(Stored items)
:::::

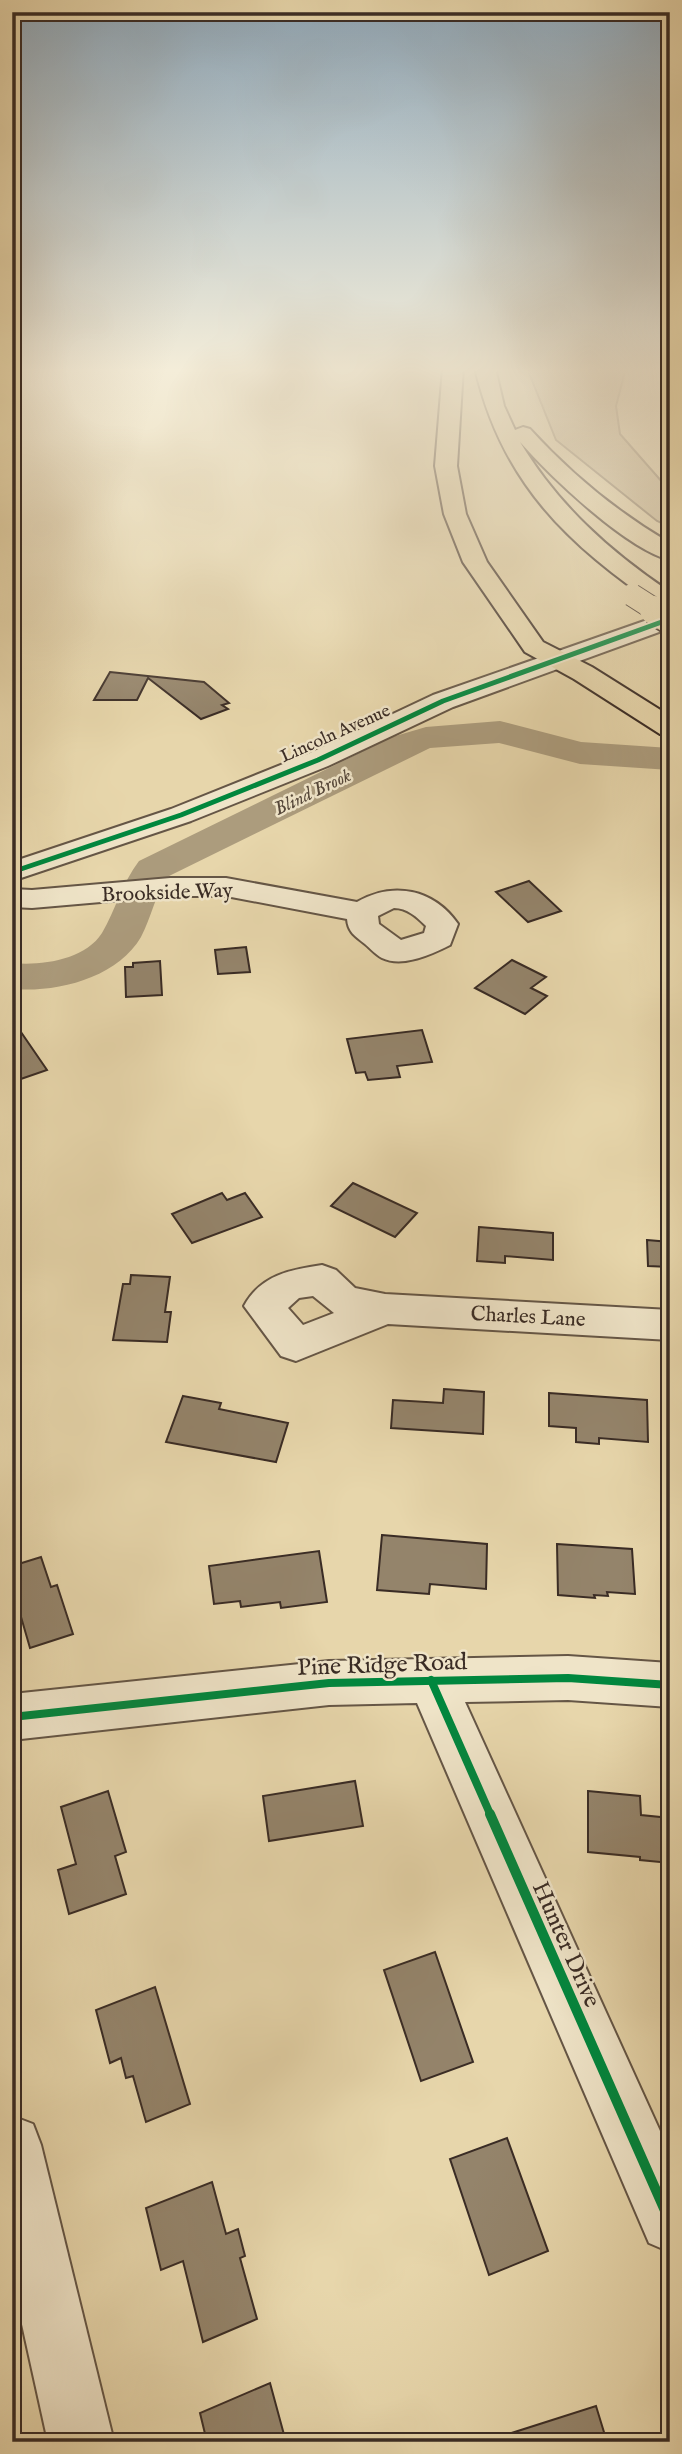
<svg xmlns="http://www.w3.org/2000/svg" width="682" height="2454" viewBox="0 0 682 2454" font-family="'IM FELL English',serif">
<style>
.green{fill:#cab994;stroke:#82725c;stroke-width:2}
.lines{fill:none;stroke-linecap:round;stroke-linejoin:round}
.river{fill:#ac9c7d;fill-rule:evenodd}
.building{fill:#94846b;stroke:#3a2c25;stroke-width:2}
.minor-casing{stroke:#655646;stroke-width:4}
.highway-casing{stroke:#3a2c25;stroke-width:4}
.minor{fill:#efe4c8;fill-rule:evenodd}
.highway{fill:#e7d6ab;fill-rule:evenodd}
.highway-bridge-far1-casing{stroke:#3a2c25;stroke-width:24;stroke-linecap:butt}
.highway-bridge-casing{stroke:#3a2c25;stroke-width:31;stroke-linecap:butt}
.highway-bridge-far1{stroke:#e7d6ab;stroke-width:22}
.highway-bridge{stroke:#e7d6ab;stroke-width:28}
.cycleway-far2-casing{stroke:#efe4c8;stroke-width:9}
.cycleway-far1-casing{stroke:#efe4c8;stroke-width:12}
.cycleway-casing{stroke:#efe4c8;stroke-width:15}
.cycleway-far2{stroke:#00873e;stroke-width:5}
.cycleway-far1{stroke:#00873e;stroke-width:8}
.cycleway{stroke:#00873e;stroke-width:10}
.labels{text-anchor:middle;stroke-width:5;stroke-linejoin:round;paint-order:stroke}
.far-street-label{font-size:18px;fill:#3a2c25;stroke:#efe4c8}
.far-water-label{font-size:19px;font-style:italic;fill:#56483b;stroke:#efe4c8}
.street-label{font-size:21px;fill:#3a2c25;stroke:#efe4c8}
.near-street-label{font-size:24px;fill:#3a2c25;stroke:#efe4c8}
</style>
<rect width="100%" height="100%" fill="#e7d6ab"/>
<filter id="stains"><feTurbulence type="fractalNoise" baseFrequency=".00286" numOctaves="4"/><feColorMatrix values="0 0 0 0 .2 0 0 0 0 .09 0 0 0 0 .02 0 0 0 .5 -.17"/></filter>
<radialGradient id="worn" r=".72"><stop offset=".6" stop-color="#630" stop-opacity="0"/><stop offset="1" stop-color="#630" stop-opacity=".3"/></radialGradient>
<polygon class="green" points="527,368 626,368 616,406 620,434 670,491 670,527 657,521 556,440"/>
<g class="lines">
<path class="river" d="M 500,721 L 581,742 L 670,748 L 670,770 L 580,764 L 499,743 L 430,748 L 167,877 C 155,896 151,918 141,937 C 117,978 57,993 12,989 L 12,963 C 41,966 85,960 102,933 C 116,909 122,883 139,861 L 392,737 L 426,727 Z"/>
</g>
<g class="building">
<polygon points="110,672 204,682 229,703 222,705 228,709 201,719 148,678 137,700 94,700"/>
<polygon points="529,881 561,911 528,922 496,892"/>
<polygon points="246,947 250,972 218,974 215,950"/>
<polygon points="512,960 546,977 531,988 547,996 525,1014 475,988"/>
<polygon points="160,961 162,995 126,997 125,967 133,967 133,963"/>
<polygon points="12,1019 47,1070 12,1082"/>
<polygon points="422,1030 432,1062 397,1066 400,1077 368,1080 365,1072 356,1073 347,1039"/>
<polygon points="353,1183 417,1213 395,1237 331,1206"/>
<polygon points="222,1193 227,1200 245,1193 262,1217 192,1243 172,1214"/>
<polygon points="479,1227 553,1233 553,1260 505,1256 505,1263 477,1261"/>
<polygon points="647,1240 670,1242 670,1267 648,1266"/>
<polygon points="131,1275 170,1277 165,1312 171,1312 167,1342 113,1340 123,1284 130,1284"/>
<polygon points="444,1389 484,1392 483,1434 391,1428 393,1400 443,1403"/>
<polygon points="549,1393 647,1400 648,1442 599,1438 599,1444 576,1442 576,1428 549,1426"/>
<polygon points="183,1396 221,1403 219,1409 288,1423 276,1462 166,1442"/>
<polygon points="382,1535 487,1544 486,1589 430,1584 429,1594 377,1590"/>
<polygon points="557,1544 632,1549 635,1594 607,1592 608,1596 594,1595 595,1598 558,1595"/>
<polygon points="319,1551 327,1602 281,1608 280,1602 241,1607 240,1601 214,1604 209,1566"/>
<polygon points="41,1557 51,1587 57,1585 73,1634 30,1648 17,1603 12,1605 12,1566"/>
<polygon points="355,1781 363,1826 269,1841 263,1796"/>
<polygon points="108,1791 126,1852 115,1856 126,1894 69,1914 58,1870 76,1864 61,1807"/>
<polygon points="588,1791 640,1796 641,1815 670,1818 670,1863 640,1860 640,1857 588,1852"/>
<polygon points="435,1952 473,2062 421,2081 384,1970"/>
<polygon points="155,1987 190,2104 146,2122 133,2076 126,2078 121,2058 110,2063 96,2010"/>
<polygon points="507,2138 548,2251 489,2275 450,2159"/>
<polygon points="212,2182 226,2234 238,2229 245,2256 240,2258 257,2319 203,2342 183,2261 161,2270 146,2208"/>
<polygon points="270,2383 286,2442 207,2442 200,2413"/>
<polygon points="596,2406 607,2442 500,2442 499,2437"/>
</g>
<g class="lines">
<defs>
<g id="minor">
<polygon points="670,612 670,628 453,707 328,766 191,821 12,881 12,862 171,809 308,754 433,695"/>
<path d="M 170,878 L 226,878 L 357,902 C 393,881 434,889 458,924 L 450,945 C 432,954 403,968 382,958 C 376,955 370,948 365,944 C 355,936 348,932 347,919 L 226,896 L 170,896 L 32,908 L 12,907 L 12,889 L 32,890 ZM 394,908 C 407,908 417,917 426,926 L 424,933 L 401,940 L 379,924 L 378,916 Z"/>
<path d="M 322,1265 L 336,1270 L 355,1288 L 385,1294 L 670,1310 L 670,1340 L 388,1324 L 296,1361 L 281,1356 L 244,1306 C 261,1275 289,1270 322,1265 ZM 313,1296 L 334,1313 L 303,1325 L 288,1308 L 299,1298 Z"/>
<polygon points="568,1656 670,1663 670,1707 568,1700 465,1702 670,2153 670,2252 649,2243 417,1703 329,1705 12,1740 12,1694 329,1661"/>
<polygon points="12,2116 33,2124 41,2145 114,2442 48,2442 12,2279"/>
</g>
<g id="highway">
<polygon points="443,368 463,368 457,466 466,514 487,562 543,642 592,667 670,716 670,736 660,734 574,679 525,652 463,562 444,514 435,466"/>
<path d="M 475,368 L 495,368 L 504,406 L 515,430 L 523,427 L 530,429 C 571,474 617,512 670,543 L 670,560 C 626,549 550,476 520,442 C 558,505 609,551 670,592 L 670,610 L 661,608 C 567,544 502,483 475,368 Z"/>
</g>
</defs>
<use href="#minor" class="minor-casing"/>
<use href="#highway" class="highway-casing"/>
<use href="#minor" class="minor"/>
<use href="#highway" class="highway"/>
<defs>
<polyline id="highway-bridge-far1" points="632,595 657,611"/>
<polyline id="highway-bridge" points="654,610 670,620"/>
</defs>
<use href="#highway-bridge-far1" class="highway-bridge-far1-casing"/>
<use href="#highway-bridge" class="highway-bridge-casing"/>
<use href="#highway-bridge-far1" class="highway-bridge-far1"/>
<use href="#highway-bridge" class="highway-bridge"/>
<defs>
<polyline id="cycleway-far2" points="12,872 181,815 318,760 443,701 670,619"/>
<g id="cycleway-far1">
<polyline points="431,1680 491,1816"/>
<polyline points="12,1717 329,1683 568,1678 670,1685"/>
</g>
<polyline id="cycleway" points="490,1814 670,2222"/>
</defs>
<use href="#cycleway-far2" class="cycleway-far2-casing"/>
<use href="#cycleway-far1" class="cycleway-far1-casing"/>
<use href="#cycleway" class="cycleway-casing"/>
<use href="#cycleway-far2" class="cycleway-far2"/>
<use href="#cycleway-far1" class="cycleway-far1"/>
<use href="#cycleway" class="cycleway"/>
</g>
<linearGradient id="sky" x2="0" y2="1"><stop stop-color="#90aabd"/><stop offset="0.52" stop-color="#f4edd9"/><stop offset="1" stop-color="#f4edd9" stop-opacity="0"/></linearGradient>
<rect width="682" height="712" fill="url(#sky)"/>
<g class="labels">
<g class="far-street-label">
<text transform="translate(335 733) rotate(-24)" y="6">Lincoln Avenue</text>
</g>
<g class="far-water-label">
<text transform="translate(312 791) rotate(-26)" y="7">Blind Brook</text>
</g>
<g class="street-label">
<text transform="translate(167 892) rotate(-2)" y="7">Brookside Way</text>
<text transform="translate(528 1316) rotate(3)" y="7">Charles Lane</text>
</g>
<g class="near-street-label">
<text transform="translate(382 1664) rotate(-2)" y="8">Pine Ridge Road</text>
<text transform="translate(567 1944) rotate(66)" y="8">Hunter Drive</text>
</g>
</g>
<rect width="682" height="2454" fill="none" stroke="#e7d6ab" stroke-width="42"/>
<rect x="14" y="14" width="654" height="2426" fill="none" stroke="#3a2c25" stroke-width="3.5"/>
<rect x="21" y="21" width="640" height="2412" fill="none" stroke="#3a2c25" stroke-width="2"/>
<rect width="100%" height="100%" filter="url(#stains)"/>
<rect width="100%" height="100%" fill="url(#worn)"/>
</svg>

:::::

◆ WHAT YOU HAVE TO DO: All lines with the string "evenodd" must be copied from the data.

◆ SOLUTION FOR THIS TASK:
.river{fill:#ac9c7d;fill-rule:evenodd}
.minor{fill:#efe4c8;fill-rule:evenodd}
.highway{fill:#e7d6ab;fill-rule:evenodd}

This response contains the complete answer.